WHAT NEEDS TO BE DONE →
Copy out the data below word for word, leaving out the pictures.

[Stored entries]
- - - - -

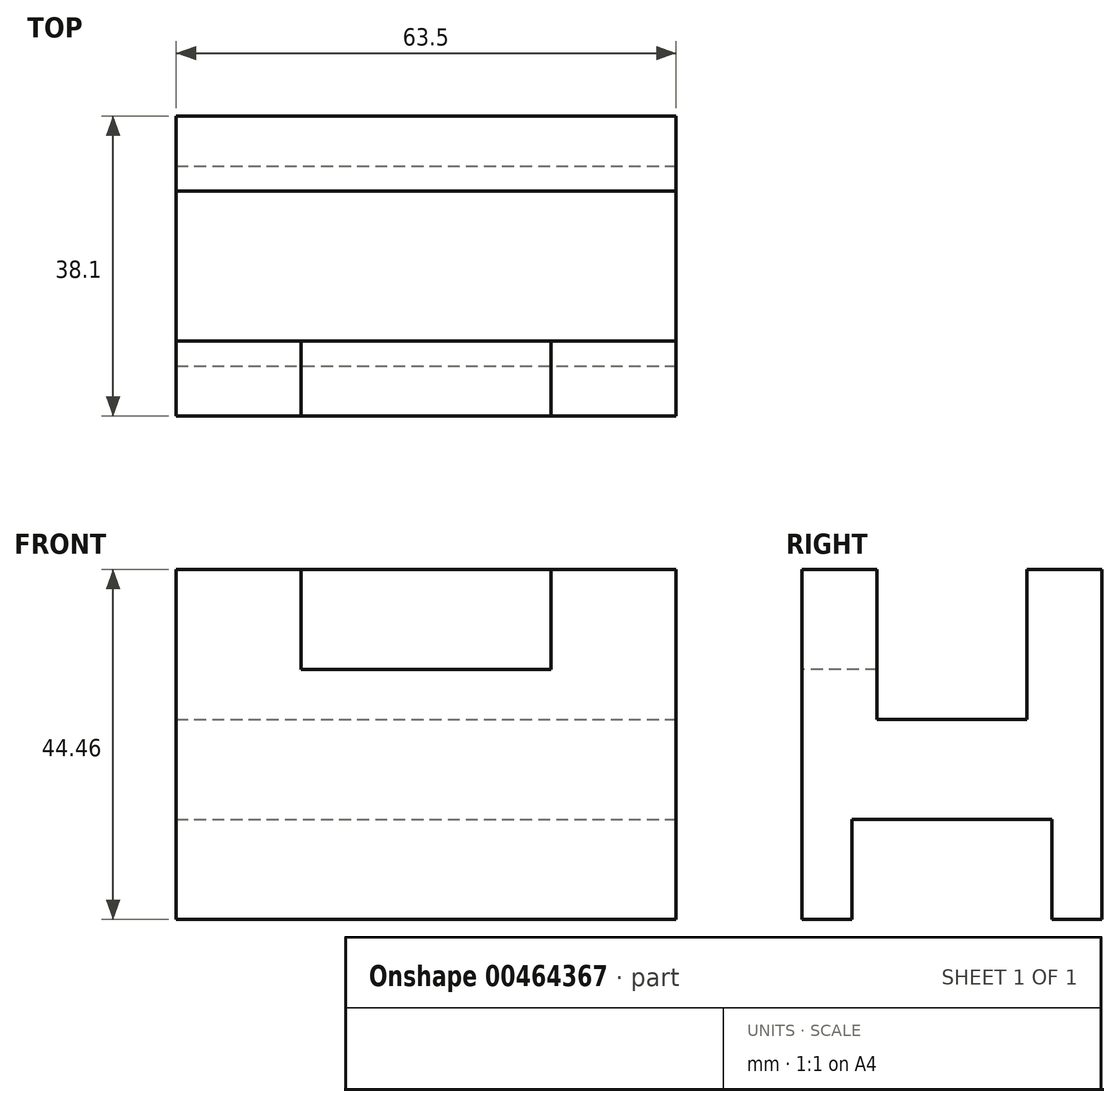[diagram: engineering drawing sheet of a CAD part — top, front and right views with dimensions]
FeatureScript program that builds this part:
annotation { "Feature Type Name" : "Feature", "Feature Type Description" : "" }
export const myFeature = defineFeature(function(context is Context, id is Id, definition is map)
    precondition{}
    {
        {
            var Q0;
            Q0=qCreatedBy(makeId("Front.planeOp"),FACE);
            var sketch = newSketch(context, id + "F0", { "sketchPlane" : qUnion([Q0])});
            skLineSegment(sketch, "E0.bottom", {"start": v(31.75, 22.23) * mm, "end": v(-31.75, 22.23) * mm});
            skLineSegment(sketch, "E0.top", {"start": v(31.75, -22.23) * mm, "end": v(-31.75, -22.23) * mm});
            skLineSegment(sketch, "E0.left", {"start": v(31.75, 22.23) * mm, "end": v(31.75, -22.23) * mm});
            skLineSegment(sketch, "E0.right", {"start": v(-31.75, 22.23) * mm, "end": v(-31.75, -22.23) * mm});
            skPoint(sketch, "E0.middle", {"position": v(0, 0) * mm});
            skSolve(sketch);
        }
        {
            var Q0;
            Q0 = qSketchRegion(id + "F0", true);
            extrude(context, id + "F1", {"entities" : qUnion([Q0]), "depth" : 38.1 * mm});
        }
        {
            var Q0;
            Q0=makeQuery(id+"F1.opExtrude","CAP_FACE",FACE,{"disambiguationData":[OSD([sQuery(id+"F0.wireOp",EDGE,"E0.bottom"),sQuery(id+"F0.wireOp",EDGE,"E0.top"),sQuery(id+"F0.wireOp",EDGE,"E0.left"),sQuery(id+"F0.wireOp",EDGE,"E0.right")])],"isStart":false});
            var sketch = newSketch(context, id + "F2", { "sketchPlane" : qUnion([Q0])});
            skLineSegment(sketch, "E1.bottom", {"start": v(-15.87, 22.23) * mm, "end": v(15.87, 22.23) * mm});
            skLineSegment(sketch, "E1.top", {"start": v(-15.87, 9.53) * mm, "end": v(15.88, 9.53) * mm});
            skLineSegment(sketch, "E1.left", {"start": v(-15.88, 22.23) * mm, "end": v(-15.88, 9.53) * mm});
            skLineSegment(sketch, "E1.right", {"start": v(15.88, 22.23) * mm, "end": v(15.88, 9.53) * mm});
            skSolve(sketch);
        }
        {
            var Q0;
            Q0 = qSketchRegion(id + "F2", true);
            extrude(context, id + "F3", {"entities" : qUnion([Q0]), "operationType" : NewBodyOperationType.REMOVE, "oppositeDirection" : true, "depth" : 9.52 * mm});
        }
        {
            var Q0;
            Q0=makeQuery(id+"F1.opExtrude","SWEPT_FACE",FACE,{"disambiguationData":[OSD([sQuery(id+"F0.wireOp",EDGE,"E0.bottom")])]});
            var sketch = newSketch(context, id + "F4", { "sketchPlane" : qUnion([Q0])});
            skLineSegment(sketch, "E2.bottom", {"start": v(-31.75, -9.53) * mm, "end": v(31.75, -9.53) * mm});
            skLineSegment(sketch, "E2.top", {"start": v(-31.75, -28.58) * mm, "end": v(31.75, -28.57) * mm});
            skLineSegment(sketch, "E2.left", {"start": v(-31.75, -9.53) * mm, "end": v(-31.75, -28.58) * mm});
            skLineSegment(sketch, "E2.right", {"start": v(31.75, -9.52) * mm, "end": v(31.75, -28.57) * mm});
            skSolve(sketch);
        }
        {
            var Q0;
            Q0 = qSketchRegion(id + "F4", true);
            extrude(context, id + "F5", {"entities" : qUnion([Q0]), "operationType" : NewBodyOperationType.REMOVE, "oppositeDirection" : true, "depth" : 19.05 * mm});
        }
        {
            var Q0;
            Q0=makeQuery(id+"F1.opExtrude","SWEPT_FACE",FACE,{"disambiguationData":[OSD([sQuery(id+"F0.wireOp",EDGE,"E0.left")])]});
            var sketch = newSketch(context, id + "F6", { "sketchPlane" : qUnion([Q0])});
            skLineSegment(sketch, "E3.bottom", {"start": v(-6.35, -22.23) * mm, "end": v(-31.75, -22.23) * mm});
            skLineSegment(sketch, "E3.top", {"start": v(-6.35, -9.53) * mm, "end": v(-31.75, -9.53) * mm});
            skLineSegment(sketch, "E3.left", {"start": v(-6.35, -22.23) * mm, "end": v(-6.35, -9.53) * mm});
            skLineSegment(sketch, "E3.right", {"start": v(-31.75, -22.23) * mm, "end": v(-31.75, -9.53) * mm});
            skSolve(sketch);
        }
        {
            var Q0;
            Q0 = qSketchRegion(id + "F6", true);
            extrude(context, id + "F7", {"entities" : qUnion([Q0]), "operationType" : NewBodyOperationType.REMOVE, "endBound" : BoundingType.THROUGH_ALL, "oppositeDirection" : true, "depth" : 25.4 * mm});
        }
    });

- - - - -

ANSWER FOR THE TASK →
[diagram: engineering drawing sheet of a CAD part — top, front and right views with dimensions]
FeatureScript program that builds this part:
annotation { "Feature Type Name" : "Feature", "Feature Type Description" : "" }
export const myFeature = defineFeature(function(context is Context, id is Id, definition is map)
    precondition{}
    {
        {
            var Q0;
            Q0=qCreatedBy(makeId("Front.planeOp"),FACE);
            var sketch = newSketch(context, id + "F0", { "sketchPlane" : qUnion([Q0])});
            skLineSegment(sketch, "E0.bottom", {"start": v(31.75, 22.23) * mm, "end": v(-31.75, 22.23) * mm});
            skLineSegment(sketch, "E0.top", {"start": v(31.75, -22.23) * mm, "end": v(-31.75, -22.23) * mm});
            skLineSegment(sketch, "E0.left", {"start": v(31.75, 22.23) * mm, "end": v(31.75, -22.23) * mm});
            skLineSegment(sketch, "E0.right", {"start": v(-31.75, 22.23) * mm, "end": v(-31.75, -22.23) * mm});
            skPoint(sketch, "E0.middle", {"position": v(0, 0) * mm});
            skSolve(sketch);
        }
        {
            var Q0;
            Q0 = qSketchRegion(id + "F0", true);
            extrude(context, id + "F1", {"entities" : qUnion([Q0]), "depth" : 38.1 * mm});
        }
        {
            var Q0;
            Q0=makeQuery(id+"F1.opExtrude","CAP_FACE",FACE,{"disambiguationData":[OSD([sQuery(id+"F0.wireOp",EDGE,"E0.bottom"),sQuery(id+"F0.wireOp",EDGE,"E0.top"),sQuery(id+"F0.wireOp",EDGE,"E0.left"),sQuery(id+"F0.wireOp",EDGE,"E0.right")])],"isStart":false});
            var sketch = newSketch(context, id + "F2", { "sketchPlane" : qUnion([Q0])});
            skLineSegment(sketch, "E1.bottom", {"start": v(-15.87, 22.23) * mm, "end": v(15.87, 22.23) * mm});
            skLineSegment(sketch, "E1.top", {"start": v(-15.87, 9.53) * mm, "end": v(15.88, 9.53) * mm});
            skLineSegment(sketch, "E1.left", {"start": v(-15.88, 22.23) * mm, "end": v(-15.88, 9.53) * mm});
            skLineSegment(sketch, "E1.right", {"start": v(15.88, 22.23) * mm, "end": v(15.88, 9.53) * mm});
            skSolve(sketch);
        }
        {
            var Q0;
            Q0 = qSketchRegion(id + "F2", true);
            extrude(context, id + "F3", {"entities" : qUnion([Q0]), "operationType" : NewBodyOperationType.REMOVE, "oppositeDirection" : true, "depth" : 9.52 * mm});
        }
        {
            var Q0;
            Q0=makeQuery(id+"F1.opExtrude","SWEPT_FACE",FACE,{"disambiguationData":[OSD([sQuery(id+"F0.wireOp",EDGE,"E0.bottom")])]});
            var sketch = newSketch(context, id + "F4", { "sketchPlane" : qUnion([Q0])});
            skLineSegment(sketch, "E2.bottom", {"start": v(-31.75, -9.53) * mm, "end": v(31.75, -9.53) * mm});
            skLineSegment(sketch, "E2.top", {"start": v(-31.75, -28.58) * mm, "end": v(31.75, -28.57) * mm});
            skLineSegment(sketch, "E2.left", {"start": v(-31.75, -9.53) * mm, "end": v(-31.75, -28.58) * mm});
            skLineSegment(sketch, "E2.right", {"start": v(31.75, -9.52) * mm, "end": v(31.75, -28.57) * mm});
            skSolve(sketch);
        }
        {
            var Q0;
            Q0 = qSketchRegion(id + "F4", true);
            extrude(context, id + "F5", {"entities" : qUnion([Q0]), "operationType" : NewBodyOperationType.REMOVE, "oppositeDirection" : true, "depth" : 19.05 * mm});
        }
        {
            var Q0;
            Q0=makeQuery(id+"F1.opExtrude","SWEPT_FACE",FACE,{"disambiguationData":[OSD([sQuery(id+"F0.wireOp",EDGE,"E0.left")])]});
            var sketch = newSketch(context, id + "F6", { "sketchPlane" : qUnion([Q0])});
            skLineSegment(sketch, "E3.bottom", {"start": v(-6.35, -22.23) * mm, "end": v(-31.75, -22.23) * mm});
            skLineSegment(sketch, "E3.top", {"start": v(-6.35, -9.53) * mm, "end": v(-31.75, -9.53) * mm});
            skLineSegment(sketch, "E3.left", {"start": v(-6.35, -22.23) * mm, "end": v(-6.35, -9.53) * mm});
            skLineSegment(sketch, "E3.right", {"start": v(-31.75, -22.23) * mm, "end": v(-31.75, -9.53) * mm});
            skSolve(sketch);
        }
        {
            var Q0;
            Q0 = qSketchRegion(id + "F6", true);
            extrude(context, id + "F7", {"entities" : qUnion([Q0]), "operationType" : NewBodyOperationType.REMOVE, "endBound" : BoundingType.THROUGH_ALL, "oppositeDirection" : true, "depth" : 25.4 * mm});
        }
    });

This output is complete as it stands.